杜桂兰看着没那么亮堂的天幕下,裸着上半身劈柴的人用力眨了眨眼。
“这小子,什么事情高兴成这样?”
“发财了?”
“等等臭小子, 你劈这么多柴放你床头吗?啊?你放哪去啊?放哪去!”杜桂兰气的一巴掌呼程柯宁背上。
小子干活本来是好事,但架不住他天天起来劈柴, 几天功夫柴房里的柴怕是烧上两年都烧不完了。
好大一坨人只会往旁边躲,由着身高只到他腰的老太太打。
“阿奶,阿奶,我不劈了。
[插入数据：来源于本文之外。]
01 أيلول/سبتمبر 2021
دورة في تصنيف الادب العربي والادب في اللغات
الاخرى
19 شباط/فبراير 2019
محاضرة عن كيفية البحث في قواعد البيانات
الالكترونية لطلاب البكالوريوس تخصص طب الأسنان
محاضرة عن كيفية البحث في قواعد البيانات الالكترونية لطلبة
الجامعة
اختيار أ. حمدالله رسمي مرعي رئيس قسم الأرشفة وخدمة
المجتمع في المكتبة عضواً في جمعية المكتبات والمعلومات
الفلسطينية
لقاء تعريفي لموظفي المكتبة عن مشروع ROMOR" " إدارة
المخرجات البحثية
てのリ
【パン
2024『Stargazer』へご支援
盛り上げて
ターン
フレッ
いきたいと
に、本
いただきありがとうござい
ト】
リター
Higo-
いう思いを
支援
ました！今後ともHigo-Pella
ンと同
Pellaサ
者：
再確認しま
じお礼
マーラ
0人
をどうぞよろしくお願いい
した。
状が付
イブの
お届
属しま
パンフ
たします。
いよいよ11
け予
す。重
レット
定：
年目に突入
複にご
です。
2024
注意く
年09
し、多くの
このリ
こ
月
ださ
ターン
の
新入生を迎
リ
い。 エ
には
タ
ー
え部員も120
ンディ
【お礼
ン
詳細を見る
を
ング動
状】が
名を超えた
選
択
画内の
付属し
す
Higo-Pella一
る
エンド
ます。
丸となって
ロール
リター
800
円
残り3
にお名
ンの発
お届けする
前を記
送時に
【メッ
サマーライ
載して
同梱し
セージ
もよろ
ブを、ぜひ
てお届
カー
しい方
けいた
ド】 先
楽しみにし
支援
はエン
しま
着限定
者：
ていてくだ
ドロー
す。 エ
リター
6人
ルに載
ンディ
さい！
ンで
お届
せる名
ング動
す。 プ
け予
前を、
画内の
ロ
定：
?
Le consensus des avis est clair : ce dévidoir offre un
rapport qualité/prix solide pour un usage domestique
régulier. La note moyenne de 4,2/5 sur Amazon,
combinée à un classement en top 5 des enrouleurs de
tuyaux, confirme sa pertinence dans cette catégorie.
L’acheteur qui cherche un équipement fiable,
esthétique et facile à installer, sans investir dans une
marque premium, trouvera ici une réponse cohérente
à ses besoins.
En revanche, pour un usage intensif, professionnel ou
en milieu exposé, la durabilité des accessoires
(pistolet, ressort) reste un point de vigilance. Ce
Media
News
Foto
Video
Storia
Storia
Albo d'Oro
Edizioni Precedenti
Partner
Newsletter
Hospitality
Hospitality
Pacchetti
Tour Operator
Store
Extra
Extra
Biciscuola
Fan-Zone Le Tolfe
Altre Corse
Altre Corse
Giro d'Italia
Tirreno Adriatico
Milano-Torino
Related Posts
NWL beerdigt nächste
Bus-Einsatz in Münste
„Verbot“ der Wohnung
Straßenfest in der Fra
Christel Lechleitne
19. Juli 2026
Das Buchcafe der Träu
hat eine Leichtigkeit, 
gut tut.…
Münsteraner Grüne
”
听着程柯宁的讨饶,杜桂兰脑门青筋直跳。
她实在是不明白,自己那原本不苟言笑的大孙怎的变成这副憨相。
“力气使出去些也好,昨晚我还听慢慢哭呢,你回头不, 一会儿就去给慢慢买些东西好好补补,不知节制的家伙。”
一听到陆鲤的名字,程柯宁握着斧子的手一松,斧头险些砸到脚。
“阿奶”他支支吾吾,欲言又止, 饶是他脸皮在厚也有些羞窘。
杜桂兰翻了个白眼,那么大的动静,她是睡了又不是死了。
到底还年轻,再喜怒不形于色也不是没有一点少年气。
程柯宁其实也就比陆鲤大几个月而已。
自从两人好了以后,那天天龇着个大牙,路边的狗都要蹲下来说两句,整的全天下只有他有夫郎似的。
又来了。
杜桂兰一看到他那不值钱的笑,简直没眼看。
“滚一边去。”
被杜桂兰骂了一顿以后,好大一坨人灰溜溜的回了屋。
“慢慢抬头。”
陆鲤迷迷瞪瞪将脸探出被子,一块热乎乎的布巾将他从头到手都擦了一遍。
“张嘴。”
陆鲤被折腾一宿,实在累的够呛,长睫颤动,睡眼惺忪,乍一接触到光亮,有些畏光。
陆鲤皱眉,捂住耳朵将头埋进被褥里,露出一截满是斑驳的脖颈。
那作乱的大手似是还没吃够教训,要苦主再在他虎口处添一枚咬痕。